O IV Ciclo de Conferências de Saúde Pública Veterinária, que decorreu no Instituto de Ciências Biomédicas Abel Salazar (ICBAS) da Universidade do Porto contou com a participação de vários especialistas em saúde pública.
O responsável pelo Laboratório de Sanidade Animal e Segurança Alimentar do ICBAS considera que, graças aos actuais sistemas de vigilância e detecção de eventuais epidemias ou contaminações, é possível informar a população e retirar produtos do mercado em tempo útil.
A prova, acrescenta, é que de tempos a tempos, são detectados alimentos que não estão em condições, é feito o aviso e eles são retirados do mercado.
Muitas vezes as pessoas alarmam-se porque o alimento A ou B deve ser retirado, mas isso não deve ser sinal de alarme, mas sinal de que as coisas estão a funcionar regularmente e que os perigos são detectados, sustentou o professor de Saúde Pública e Veterinária do ICBAS.

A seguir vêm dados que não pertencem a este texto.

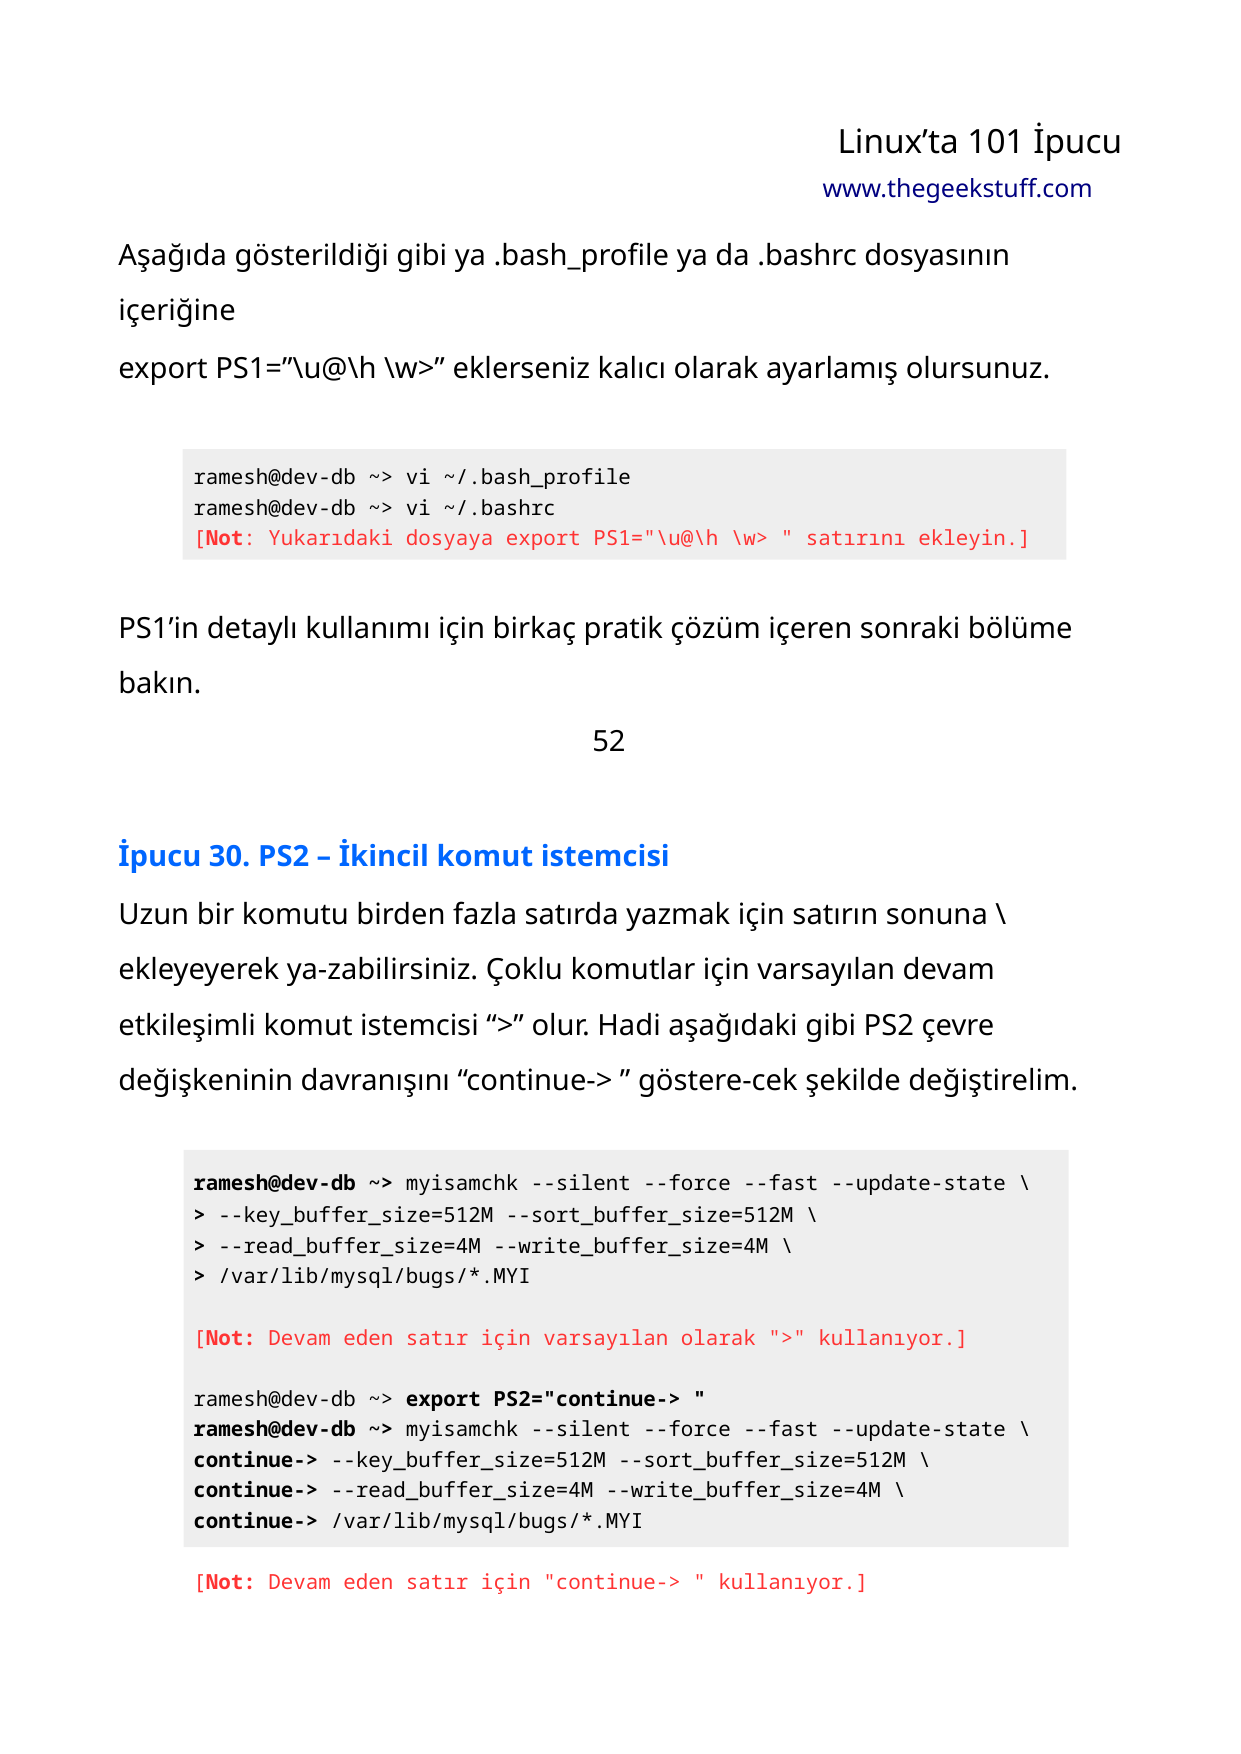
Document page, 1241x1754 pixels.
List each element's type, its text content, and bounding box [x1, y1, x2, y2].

text ramesh@dev-db ~> vi ~/.bashrc [141, 493, 182, 521]
text [Not: Devam eden satır için "continue-> " kullanıyor.] [118, 1567, 1099, 1595]
text ramesh@dev-db ~> vi ~/.bashrc [1067, 493, 1099, 521]
text continue-> --read_buffer_size=4M --write_buffer_size=4M \ [141, 1475, 183, 1504]
text > /var/lib/mysql/bugs/*.MYI [1069, 1262, 1099, 1290]
text export PS1=”\u@\h \w>” eklerseniz kalıcı olarak ayarlamış olursunuz. [118, 347, 1099, 387]
text 36 [118, 720, 1099, 760]
text continue-> /var/lib/mysql/bugs/*.MYI [1069, 1506, 1099, 1534]
text ramesh@dev-db ~> vi ~/.bash_profile [1067, 462, 1099, 491]
text ramesh@dev-db ~> myisamchk --silent --force --fast --update-state \ [118, 1159, 183, 1198]
text ramesh@dev-db ~> export PS2="continue-> " [1069, 1384, 1099, 1412]
text > /var/lib/mysql/bugs/*.MYI [141, 1262, 183, 1290]
text ramesh@dev-db ~> export PS2="continue-> " [141, 1384, 183, 1412]
text ramesh@dev-db ~> vi ~/.bash_profile [118, 462, 182, 491]
text > --read_buffer_size=4M --write_buffer_size=4M \ [141, 1231, 183, 1259]
text Aşağıda gösterildiği gibi ya .bash_profile ya da .bashrc dosyasının içeriğine [118, 234, 1099, 329]
text > --key_buffer_size=512M --sort_buffer_size=512M \ [141, 1201, 183, 1229]
text continue-> /var/lib/mysql/bugs/*.MYI [141, 1506, 183, 1534]
text [Not: Yukarıdaki dosyaya export PS1="\u@\h \w> " satırını ekleyin.] [118, 523, 182, 552]
text PS1’in detaylı kullanımı için birkaç pratik çözüm içeren sonraki bölüme bakın. [118, 607, 1099, 702]
text İpucu 30. PS2 – İkincil komut istemcisi [118, 835, 1099, 875]
text Uzun bir komutu birden fazla satırda yazmak için satırın sonuna \ ekleyeyerek ya-zabilirsiniz. Çoklu komutlar için varsayılan devam etkileşimli komut istemcisi “>” olur. Hadi aşağıdaki gibi PS2 çevre değişkeninin davranışını “continue-> ” göstere-cek şekilde değiştirelim. [118, 893, 1099, 1099]
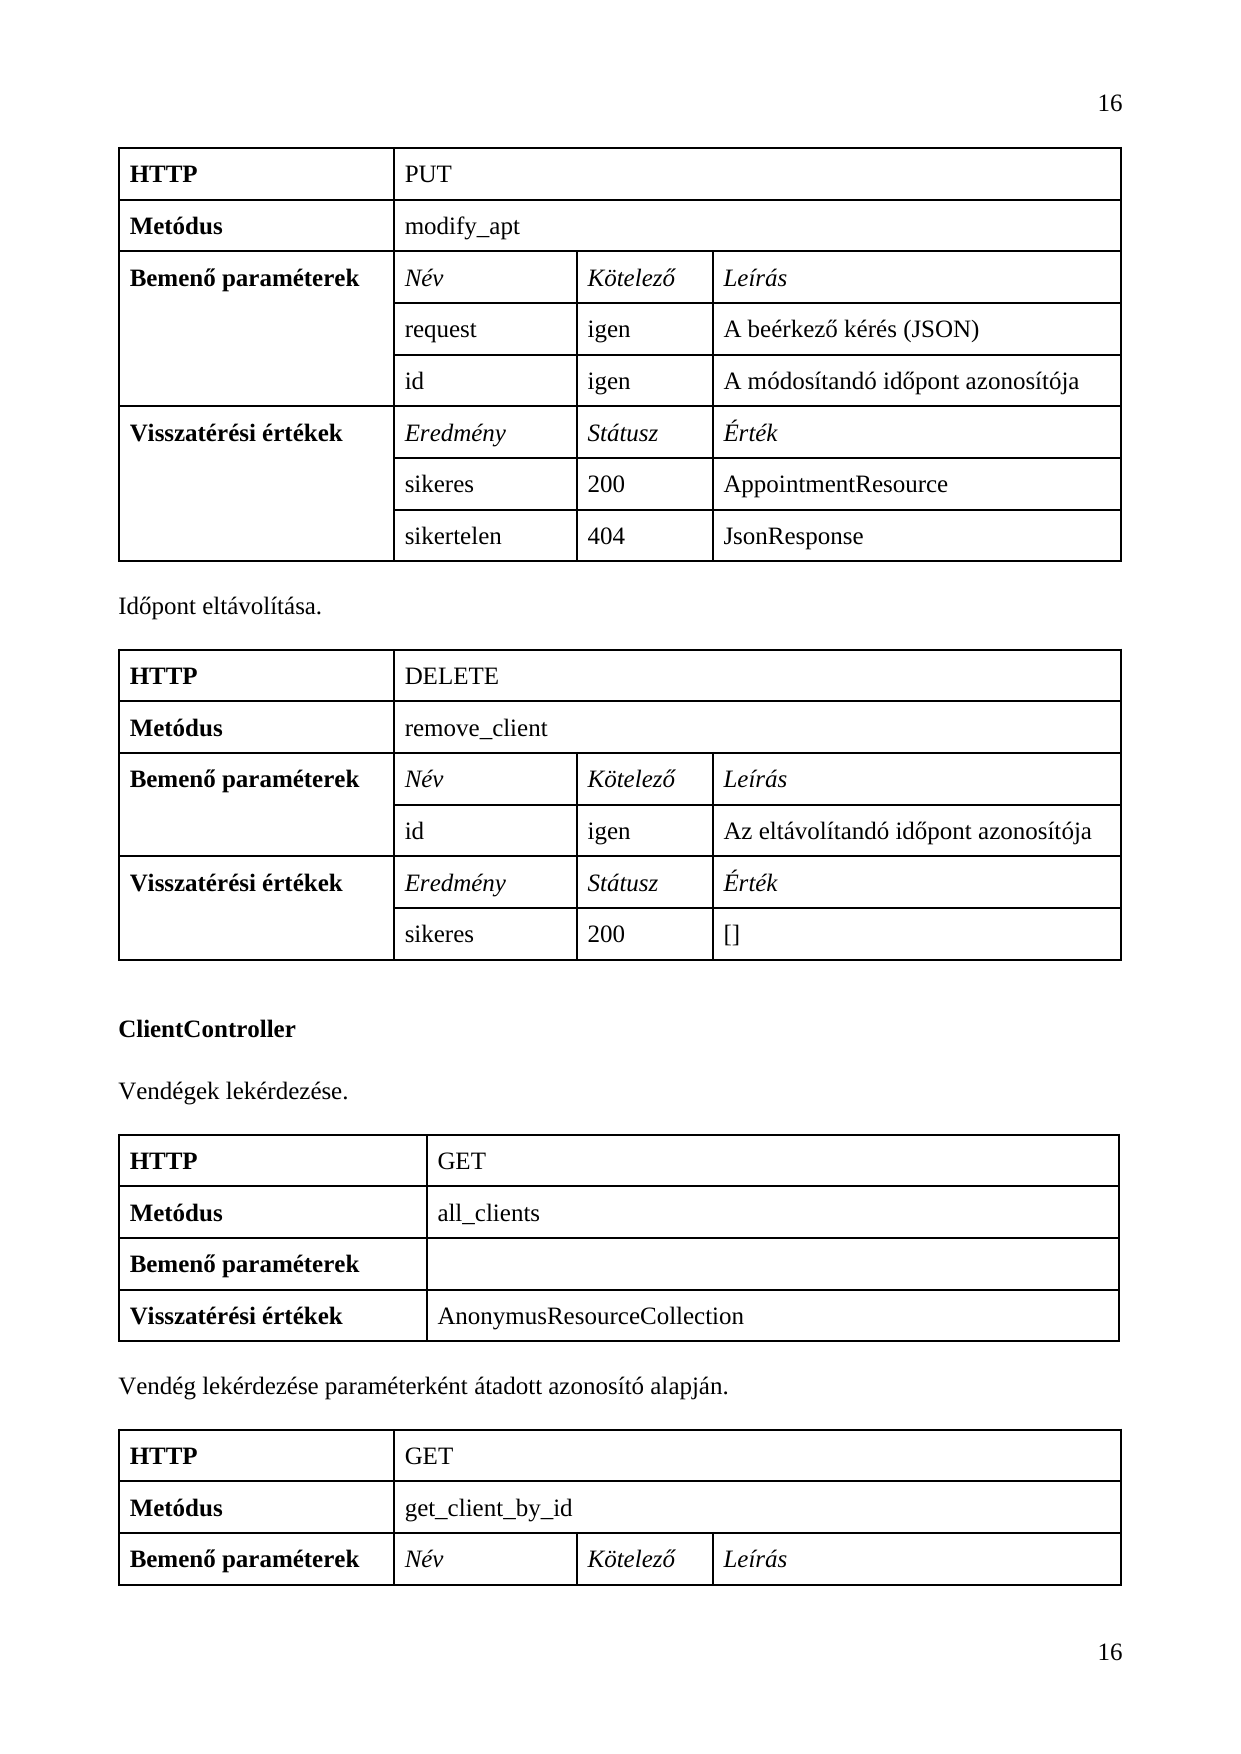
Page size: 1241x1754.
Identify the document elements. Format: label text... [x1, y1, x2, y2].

table_cell AnonymusResourceCollection [428, 1291, 1118, 1340]
table_header HTTP [120, 1431, 393, 1480]
table_cell Metódus [120, 1187, 426, 1237]
table_cell Eredmény [395, 407, 576, 457]
table_cell Az eltávolítandó időpont azonosítója [714, 806, 1120, 855]
table_cell [428, 1239, 1118, 1288]
table_header DELETE [395, 651, 1120, 700]
table_cell JsonResponse [714, 511, 1120, 560]
table_cell Metódus [120, 1482, 393, 1532]
table_cell AppointmentResource [714, 459, 1120, 508]
text Vendég lekérdezése paraméterként átadott azonosító alapján. [118, 1371, 1122, 1400]
table_cell Eredmény [395, 857, 576, 907]
table_cell Visszatérési értékek [120, 1291, 426, 1340]
table_cell sikeres [395, 909, 576, 958]
table_cell Érték [714, 407, 1120, 457]
table_cell 200 [578, 909, 712, 958]
table_cell A beérkező kérés (JSON) [714, 304, 1120, 353]
table_cell Név [395, 754, 576, 803]
table_cell Név [395, 252, 576, 302]
table_cell [] [714, 909, 1120, 958]
table_cell 200 [578, 459, 712, 508]
table_header PUT [395, 149, 1120, 198]
table_cell id [395, 806, 576, 855]
table_cell Bemenő paraméterek [120, 1534, 393, 1583]
table_cell Név [395, 1534, 576, 1583]
table_cell get_client_by_id [395, 1482, 1120, 1532]
text Vendégek lekérdezése. [118, 1076, 1122, 1105]
table_cell Bemenő paraméterek [120, 252, 393, 405]
table_cell Státusz [578, 407, 712, 457]
table_cell Leírás [714, 1534, 1120, 1583]
table_cell Kötelező [578, 754, 712, 803]
table_cell Visszatérési értékek [120, 407, 393, 560]
table_header GET [428, 1136, 1118, 1185]
table_header HTTP [120, 1136, 426, 1185]
table_cell request [395, 304, 576, 353]
text Időpont eltávolítása. [118, 591, 1122, 620]
table_header HTTP [120, 651, 393, 700]
table_cell all_clients [428, 1187, 1118, 1237]
table_cell igen [578, 356, 712, 405]
table_cell Státusz [578, 857, 712, 907]
table_cell Bemenő paraméterek [120, 754, 393, 855]
table_cell remove_client [395, 702, 1120, 752]
table_cell Metódus [120, 201, 393, 250]
table_cell Leírás [714, 754, 1120, 803]
subtitle ClientController [118, 1014, 1122, 1043]
table_cell id [395, 356, 576, 405]
table_cell Metódus [120, 702, 393, 752]
table_cell Leírás [714, 252, 1120, 302]
table_cell modify_apt [395, 201, 1120, 250]
table_cell igen [578, 304, 712, 353]
table_cell Kötelező [578, 252, 712, 302]
table_cell sikertelen [395, 511, 576, 560]
table_cell A módosítandó időpont azonosítója [714, 356, 1120, 405]
table_cell Érték [714, 857, 1120, 907]
table_cell 404 [578, 511, 712, 560]
table_header GET [395, 1431, 1120, 1480]
table_cell Visszatérési értékek [120, 857, 393, 958]
table_cell sikeres [395, 459, 576, 508]
table_cell Kötelező [578, 1534, 712, 1583]
table_header HTTP [120, 149, 393, 198]
table_cell Bemenő paraméterek [120, 1239, 426, 1288]
table_cell igen [578, 806, 712, 855]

A responsável pela organização desta conferência, Niza Ribeiro salientou, ainda, que o sistema que está montado para garantir que os alimentos de origem animal são seguros "é global e integrado", permitindo a empresas e entidades nacionais responsáveis a certificação de animais e seus produtos saibam quais são as suas responsabilidades.
Este ciclo de conferências, além de discutir a rastreabilidade nos sistemas de qualidade e a própria rotulagem dos produtos, abordou também as zoonoses, doenças que afectam os animais e que podem ser transmitidas aos seres humanos.
Francisco George, director-geral da Saúde, falou da gripe, a zoonose mais frequente.
Descoberto em 1933, o vírus da gripe já foi responsável por várias epidemias, a última das quais no ano passado, quando aves silvestres migratórias, portadoras do vírus H5, infectaram porcos que, posteriormente, o transmitiram às pessoas.
Foi erradamente identificada como gripe suína quando, na realidade, se trata de uma combinação de componentes genéticos de três hospedeiros (aves, porcos e humanos).
A gripe aviária é a zoonose mais frequente, mas apenas um dos milhares de agentes patológicos de origem animal que afectam os seres humanos.
O convívio de animais e pessoas acarreta sempre o risco de contaminações cruzadas, que podem, porém, ser minimizado por medidas de protecção e higiene, realça Niza Ribeiro, acrescentando ser fundamental assegurar cuidados de saúde veterinária aos animais de estimação.
Face à constante emergência de novas doenças relacionadas com o convívio ou consumo de animais, regra geral pouco graves.
O especialista reforçou a enorme importância para a atenção da população às indicações das autoridades quando ocorre um problema ou risco de pandemia.